Tax Laws & Divorce
Most divorces involve tax consequences of some sort. Though every situation is different, there are some common issues that may come up in this context for you and your soon-to-be ex-spouse. Talking to a knowledgeable divorce attorney can help you to understand the tax implications of your divorce agreement.
Filing Status
One of the primary ways in which a divorce will affect your taxes involves your filing status. The IRS offers the option for married couples to file a joint tax return. However, couples may not file jointly for the tax year in which their divorce was finalized, even if their divorce was finalized on December 31. A tax specialist may be helpful in evaluating the potential tax advantages of coordinating a couple’s final divorce date. A divorcing couple who files jointly will share equally in the tax liability or refund due, so divorcing spouses should agree on responsibility and division before filing.
Transfers of Property
Transfers of property “incident” (related) to divorce are viewed as tax-neutral under IRC Section 1041. Section 1041 protects spouses from tax consequences that would otherwise occur when transferring property from one individual to another. Ex-spouses may also benefit from this rule if the transfer is incident to divorce. A transfer of property is incident to divorce if it occurs within one year after the final divorce date or is otherwise related to the cessation of the marriage. A transfer otherwise related to the cessation of the marriage is generally a transfer that is taken into account in a written agreement or order within six years after the couple’s final divorce date. (There may be an exception to the six-year rule in rare circumstances.) Section 1041 applies only to transfers between spouses or ex-spouses, not third parties.
Taxable Status of Alimony
Alimony or spousal support, like child support, is neither taxable to the recipient nor deductible for the payer for payments made under a divorce or separation agreement executed after December 31, 2018. Most alimony payments made in accordance with agreements executed before December 31, 2018 are deductible for the paying ex-spouse and taxable for the receiving ex-spouse, although there may be exceptions. Ex-spouses paying or receiving alimony who are unsure of their tax obligations should consult with a tax specialist or attorney, since tax laws may change.

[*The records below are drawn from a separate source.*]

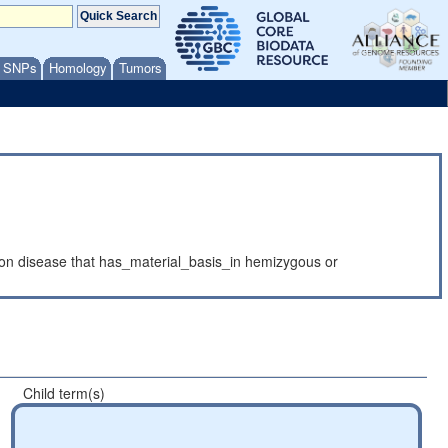
/ SNPs
Homology
Tumors
on disease that has_material_basis_in hemizygous or
Child term(s)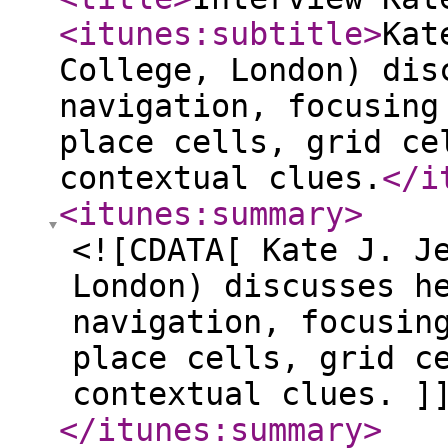
<itunes:subtitle
>
Kat
College, London) dis
navigation, focusing
place cells, grid ce
contextual clues.
</i
<itunes:summary
>
<![CDATA[ Kate J. J
London) discusses h
navigation, focusin
place cells, grid c
contextual clues. ]
</itunes:summary
>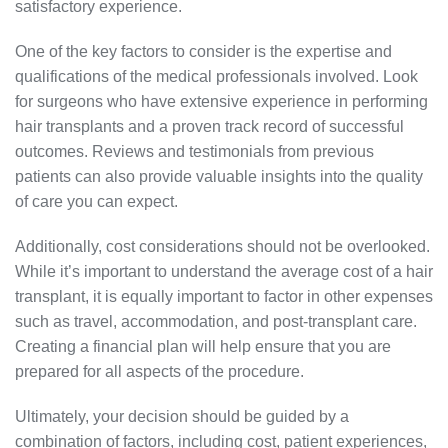
satisfactory experience.
One of the key factors to consider is the expertise and
qualifications of the medical professionals involved. Look
for surgeons who have extensive experience in performing
hair transplants and a proven track record of successful
outcomes. Reviews and testimonials from previous
patients can also provide valuable insights into the quality
of care you can expect.
Additionally, cost considerations should not be overlooked.
While it’s important to understand the average cost of a hair
transplant, it is equally important to factor in other expenses
such as travel, accommodation, and post-transplant care.
Creating a financial plan will help ensure that you are
prepared for all aspects of the procedure.
Ultimately, your decision should be guided by a
combination of factors, including cost, patient experiences,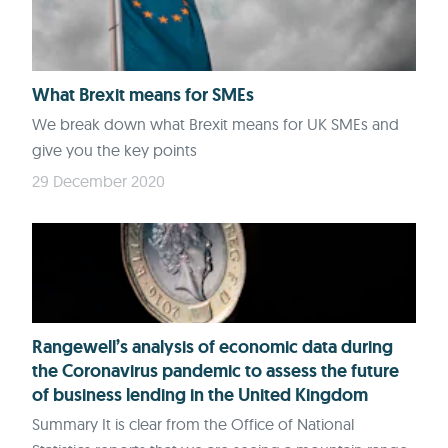
What Brexit means for SMEs
We break down what Brexit means for UK SMEs and
give you the key points
29 December 2020
Rangewell’s analysis of economic data during
the Coronavirus pandemic to assess the future
of business lending in the United Kingdom
Summary It is clear from the Office of National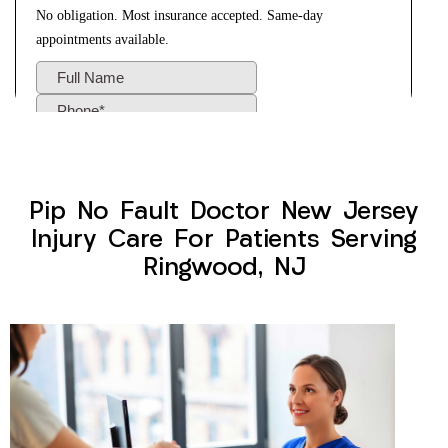
Pip No Fault Doctor New Jersey
Injury Care For Patients Serving
Ringwood, NJ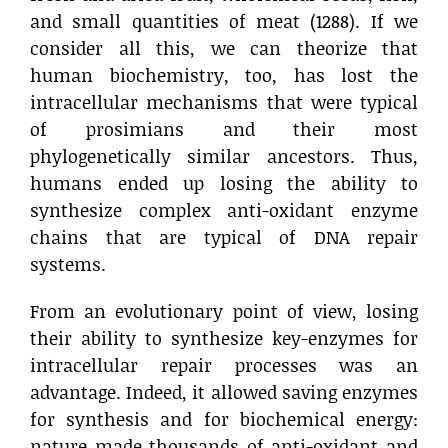
and small quantities of meat (1288). If we
consider all this, we can theorize that
human biochemistry, too, has lost the
intracellular mechanisms that were typical
of prosimians and their most
phylogenetically similar ancestors. Thus,
humans ended up losing the ability to
synthesize complex anti-oxidant enzyme
chains that are typical of DNA repair
systems.
From an evolutionary point of view, losing
their ability to synthesize key-enzymes for
intracellular repair processes was an
advantage. Indeed, it allowed saving enzymes
for synthesis and for biochemical energy:
nature made thousands of anti-oxidant and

Claiming Children and Child Support
Similar to alimony, an individual who pays child support is not eligible for a tax deduction, and the individual who receives it will not need to claim the payments as income. Child support may be combined with alimony payments and described as “family support.” This arrangement was more common before 2019, when alimony tax rules required the recipient to claim the payments, including “family support,” as taxable income. Family support has fallen out of favor, and most courts prefer that child support and spousal support be quantified separately.
The other major tax issue in a divorce involving children is who gets to claim the children as dependents and thus benefit from the associated tax credits and deductions. The default rule is whoever the child lives with for more than half the year gets to claim them on their taxes. However, this default can be modified in the divorce agreement. It is crucial to follow all IRS rules about these deductions. Parents who do not have custody of their children for more than half the year but who are nonetheless entitled by the divorce agreement to claim those children as dependents need to file a special form each year with the IRS.
Custodial parents should also be aware of any other tax credits that may be available for them, such as the child care tax credit. Legal fees paid specifically for tax advice during a divorce may also be deductible. An experienced divorce attorney or tax specialist can offer advice tailored to a divorcing couple’s unique situation.